- [Transcribed page contents]:
..........

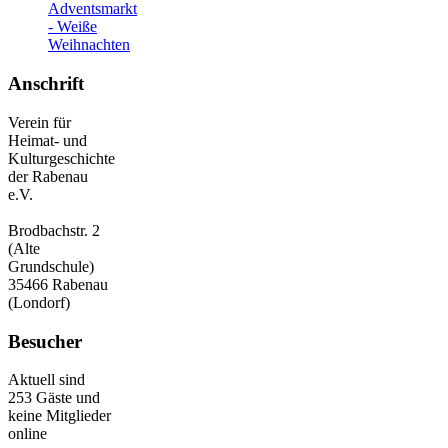
Adventsmarkt
- Weiße
Weihnachten
Anschrift
Verein für
Heimat- und
Kulturgeschichte
der Rabenau
e.V.
Brodbachstr. 2
(Alte
Grundschule)
35466 Rabenau
(Londorf)
Besucher
Aktuell sind
253 Gäste und
keine Mitglieder
online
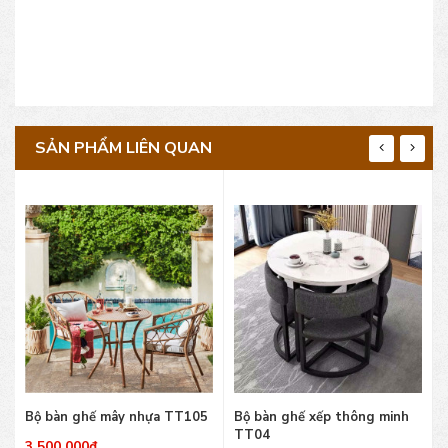
SẢN PHẨM LIÊN QUAN
Bộ bàn ghế mây nhựa TT105
Bộ bàn ghế xếp thông minh
TT04
3,500,000
₫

..........

- [WORK INSTRUCTIONS]: For each record above, write out every line exactly and skip the pictures.

- [WRITTEN REPLY]:
Adventsmarkt
- Weiße
Weihnachten
Anschrift
Verein für
Heimat- und
Kulturgeschichte
der Rabenau
e.V.
Brodbachstr. 2
(Alte
Grundschule)
35466 Rabenau
(Londorf)
Besucher
Aktuell sind
253 Gäste und
keine Mitglieder
online
SẢN PHẨM LIÊN QUAN
Bộ bàn ghế mây nhựa TT105
Bộ bàn ghế xếp thông minh
TT04
3,500,000
₫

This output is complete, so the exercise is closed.